Israel Studies on U.S. Campuses Grow

The Charles and Lynn Schusterman Family Foundation announces the release of Searching for the Study of Israel: A Report on the Teaching of Israel on U.S. College Campuses 2008-09, prepared by the Cohen Center for Modern Jewish Studies at Brandeis University.

An update of a 2006 report, Searching for the Study of Israel examines the scope of academic courses being taught about Israel on more than 300 leading American college and university campuses and finds that the state of education about Israel has improved since the original study. A comparison of the 246 institutions included in both studies shows a 69% growth in courses that focus specifically on Israel over the three-year period.

“Our Foundation has been deeply invested in expanding opportunities to learn about Israel in academic environments that invite thoughtful discussion free from bias and intimidation,” said Lynn Schusterman, chair of the Charles and Lynn Schusterman Family Foundation. “I am gratified to see a growing commitment to the study of Israel, in all its richness and complexity, taking root in classrooms across the U.S.”

Other key findings from Searching for the Study of Israel include:

  • Of the top 20 national universities in U.S. News and World Report rankings in 2008-09, all but one offered courses focused on Israel, while 12 – more than half – offered four courses or more. This compares favorably to 2006 when five offered no courses focused on Israel and only three offered four courses or more.
  • Of the 316 schools in the 2008-09 directory, 90% offered at least one course that dealt in part with Israel, and almost half offered four or more courses.
  • A total of almost 1,400 courses with Israel content were offered by the 316 schools with 572 of those courses specifically focused on Israel.

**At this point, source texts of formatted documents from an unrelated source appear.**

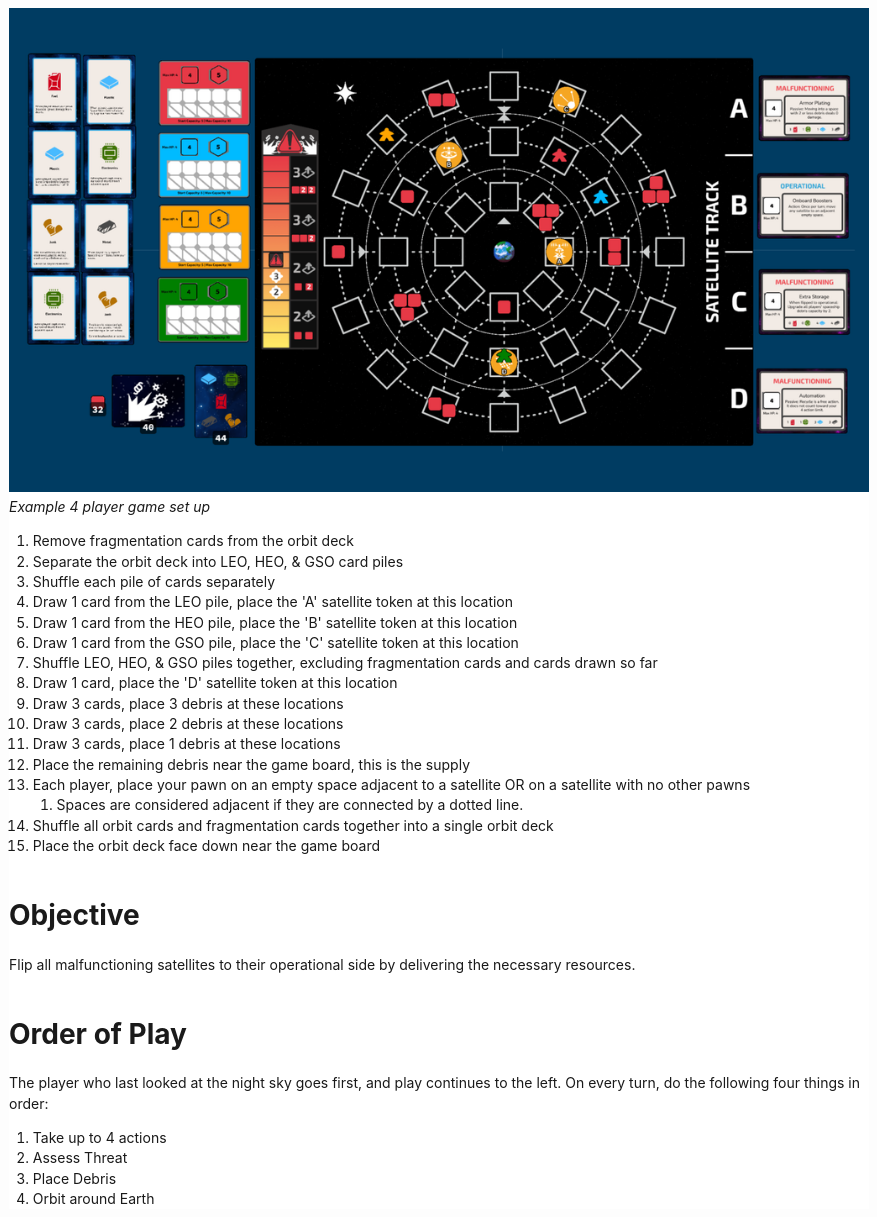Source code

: ![](https://raw.githubusercontent.com/gipritchard/Space-Debris/refs/heads/main/assets/screenshots/TX_Rulebook_Setup4.png)
*Example 4 player game set up*

1. Remove fragmentation cards from the orbit deck
2. Separate the orbit deck into LEO, HEO, & GSO card piles
3. Shuffle each pile of cards separately
4. Draw 1 card from the LEO pile, place the 'A' satellite token at this location
5. Draw 1 card from the HEO pile, place the 'B' satellite token at this location
6. Draw 1 card from the GSO pile, place the 'C' satellite token at this location
7. Shuffle LEO, HEO, & GSO piles together, excluding fragmentation cards and cards drawn so far
8. Draw 1 card, place the 'D' satellite token at this location
9. Draw 3 cards, place 3 debris at these locations
10. Draw 3 cards, place 2 debris at these locations
11. Draw 3 cards, place 1 debris at these locations
12. Place the remaining debris near the game board, this is the supply
13. Each player, place your pawn on an empty space adjacent to a satellite OR on a satellite with no other pawns
	1. Spaces are considered adjacent if they are connected by a dotted line.
14. Shuffle all orbit cards and fragmentation cards together into a single orbit deck
15. Place the orbit deck face down near the game board

# Objective 

Flip all malfunctioning satellites to their operational side by delivering the necessary resources. 
# Order of Play
The player who last looked at the night sky goes first, and play continues to the left. On every turn, do the following four things in order:
1. Take up to 4 actions
2. Assess Threat
3. Place Debris
4. Orbit around Earth
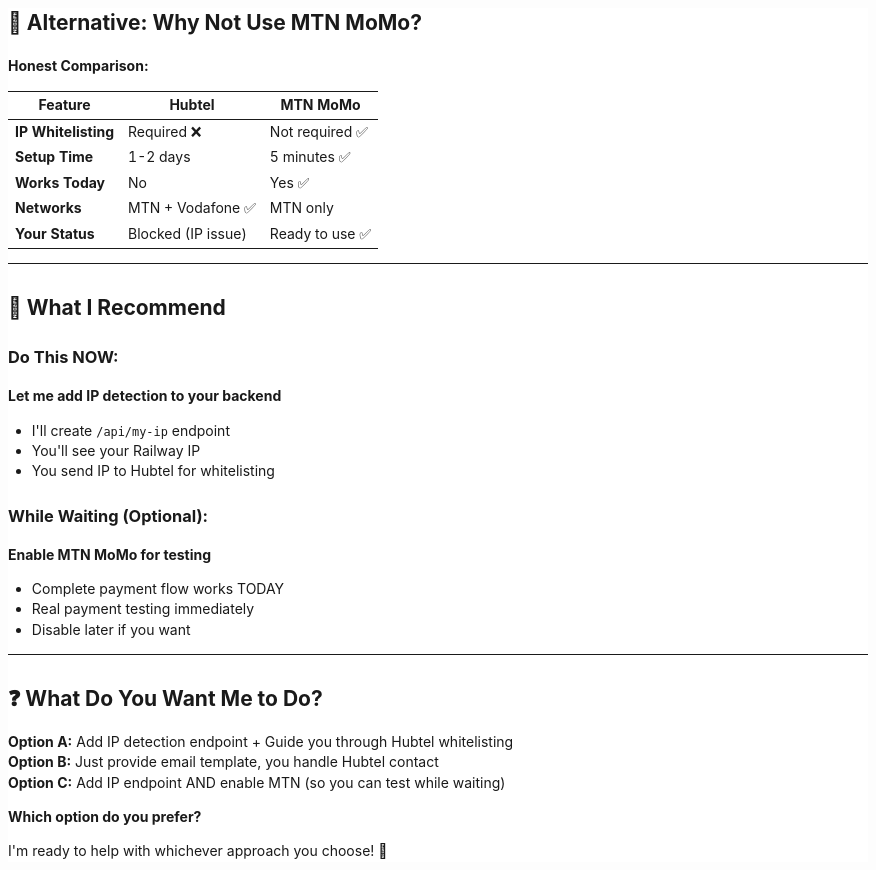 
## 🤔 Alternative: Why Not Use MTN MoMo?

**Honest Comparison:**

| Feature | Hubtel | MTN MoMo |
|---------|--------|----------|
| **IP Whitelisting** | Required ❌ | Not required ✅ |
| **Setup Time** | 1-2 days | 5 minutes ✅ |
| **Works Today** | No | Yes ✅ |
| **Networks** | MTN + Vodafone ✅ | MTN only |
| **Your Status** | Blocked (IP issue) | Ready to use ✅ |

---

## 🎯 What I Recommend

### Do This NOW:

**Let me add IP detection to your backend**
- I'll create `/api/my-ip` endpoint
- You'll see your Railway IP
- You send IP to Hubtel for whitelisting

### While Waiting (Optional):

**Enable MTN MoMo for testing**
- Complete payment flow works TODAY
- Real payment testing immediately
- Disable later if you want

---

## ❓ What Do You Want Me to Do?

**Option A:** Add IP detection endpoint + Guide you through Hubtel whitelisting  
**Option B:** Just provide email template, you handle Hubtel contact  
**Option C:** Add IP endpoint AND enable MTN (so you can test while waiting)  

**Which option do you prefer?** 

I'm ready to help with whichever approach you choose! 🚀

The study also found that courses about Israel were offered by a variety of departments, with the majority coming from history and political science departments, not from Jewish or Middle East studies. Moreover, most courses went well beyond the Arab-Israeli conflict, suggesting a normalization of Israel as a subject within established disciplines.

“What I find most exciting about the study is the dramatic growth in courses specifically focused on Israel and the broad scope of so many courses,” says Dr. Annette Koren, the study’s lead researcher and a research scientist at Brandeis University’s Cohen Center for Modern Jewish Studies. “Education is the core mission of the university, and in that arena, we see an impressive increase in the study of Israel – as a culture, as a society, as a government, as something more than a party to a conflict.”